The features and weights from the data are selected with the help of the proposed REE-COA-MDEN to get the optimal weighted features. These features are given to the prediction process for forecasting the patient’s response. Therefore, the performance of the prediction process is compared among traditional optimization strategies that are depicted in Table 8. The selected features are multiplied with optimized weights to attain the weighted features. Therefore, the prediction performance is enhanced by the weighted features that are shown clearly in Table 6. The SMAPE of the presented REE-COA-MDEN is 6.50%, 4.73%, 3.59% and 2.88% better than DO-MDEN, EOO-MDEN, TFMOA-MDEN and COA-MDEN. Hence, the results proved that the patient’s response prediction performance is enhanced by the weighted feature selection process using the proposed REE-COA-MDEN.

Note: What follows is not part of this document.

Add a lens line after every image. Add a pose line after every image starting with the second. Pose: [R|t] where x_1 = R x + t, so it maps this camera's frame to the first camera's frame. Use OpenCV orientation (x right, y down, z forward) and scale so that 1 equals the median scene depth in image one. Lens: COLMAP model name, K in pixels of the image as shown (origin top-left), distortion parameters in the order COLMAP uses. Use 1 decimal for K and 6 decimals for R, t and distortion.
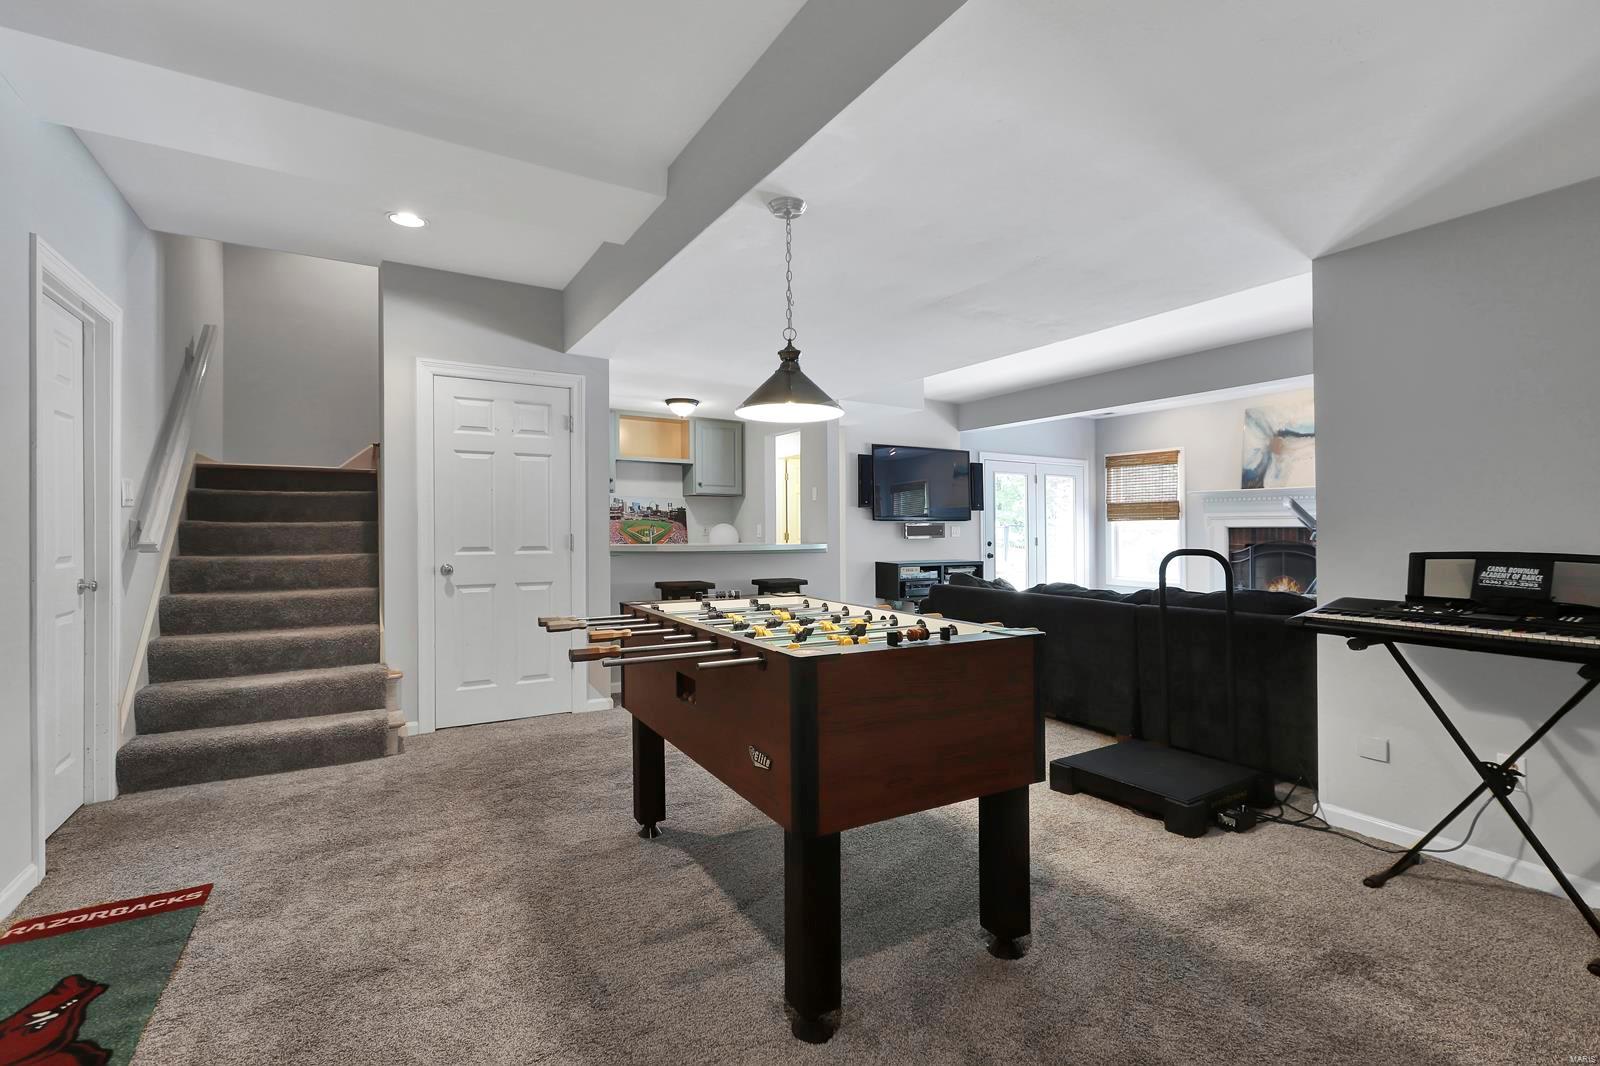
lens RADIAL K [[727.4, 0, 809.6], [0, 727.4, 533.9], [0, 0, 1]] dist [0.002802, 0.000485]
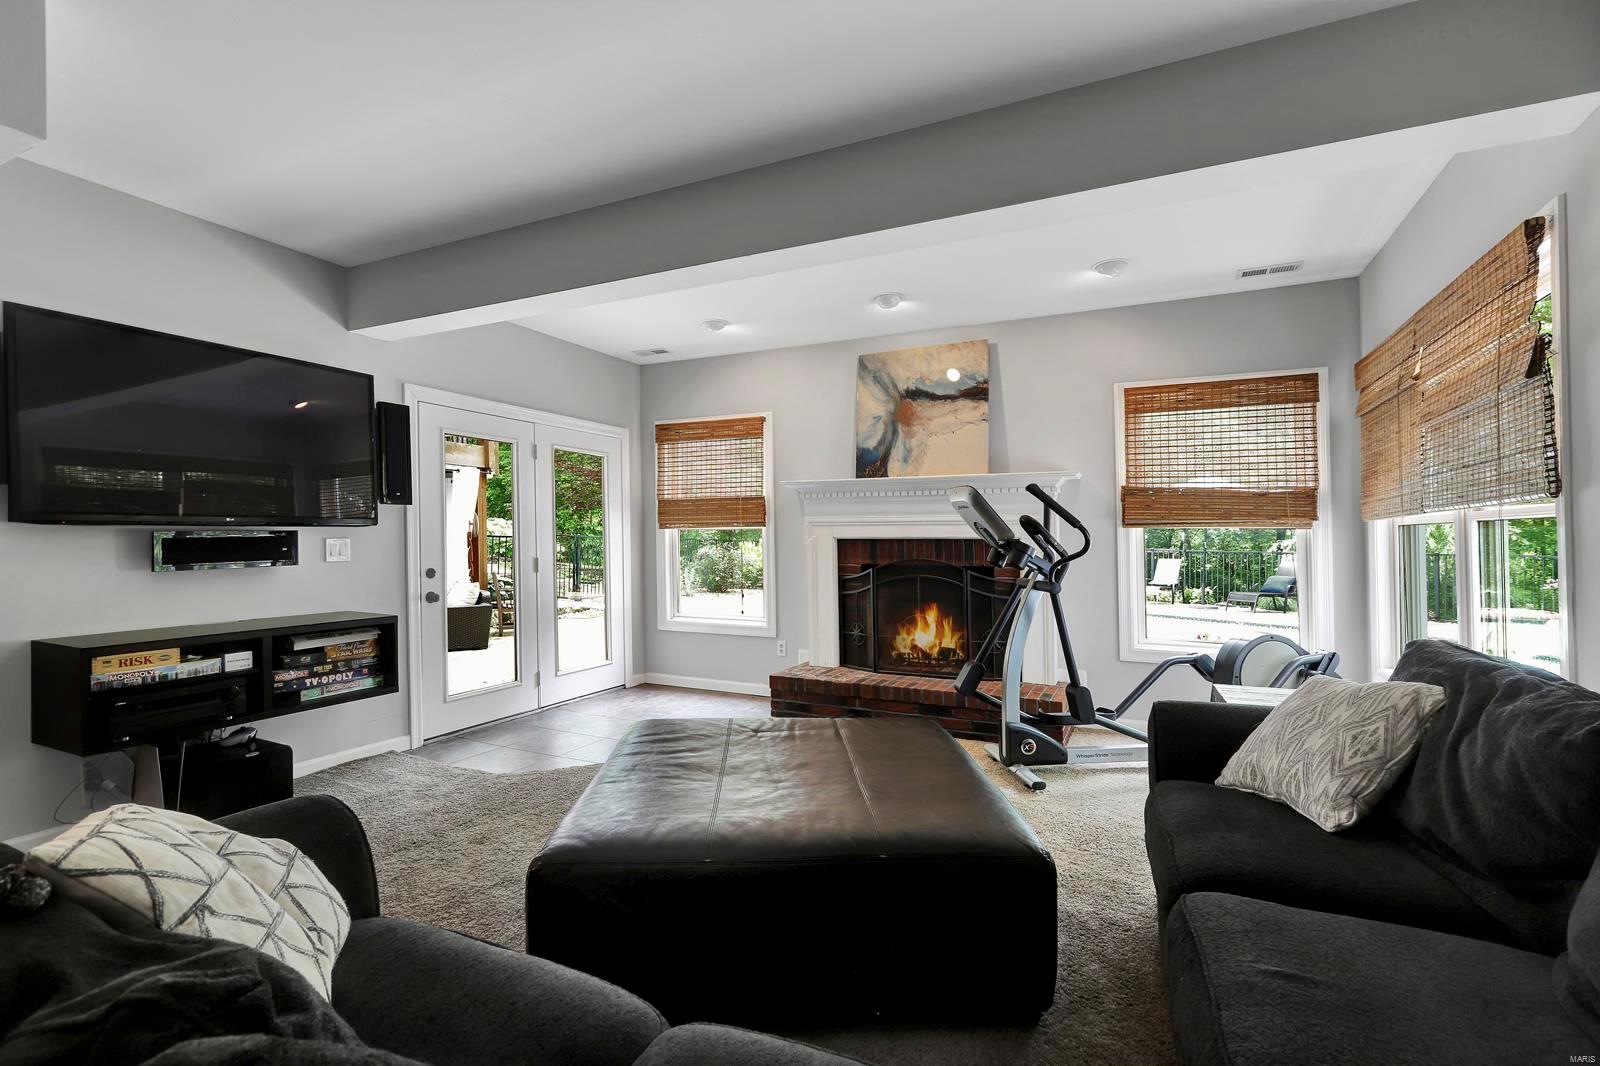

Table 8 Performance evaluation of the recommended patient’s response prediction approach among various algorithms.

Conclusion and future works

A patient response prediction technique using DL was executed to effectively predict the responses of cancer affected patients for their therapies. Essential data for this research was gathered manually. An REE-COA was proposed to optimize the features and weights for reducing the variance and increasing the correlation coefficient of data of the same class. The optimized features and weights were multiplied to generate the weighted features for further prediction process. For performing the prediction, an MDEN approach was proposed. MDEN was developed by integrating the DL techniques named LSTM, RNN and 1DCNN. The weighted features were given separately to these techniques for obtaining prediction scores. Prediction scores from these three models were averaged to obtain a final prediction result. The empirical results were examined with various optimization approaches and DL models to verify the performance of the investigated patient’s response prediction model using DL. In Fig. 7 the SMAPE of the designed REE-COA-MDEN-based patient’s response prediction scheme was 8%, 5.84%, 4.16% and 2.42% more desirable than RAN, RNN, LSTM and 1DCNN at a learning percentage of 75. Therefore, the suggested patient’s response prediction framework, with the help of DL algorithms, obtained more precise results. Soon, we plan to extend the work and experimentation with more algorithms.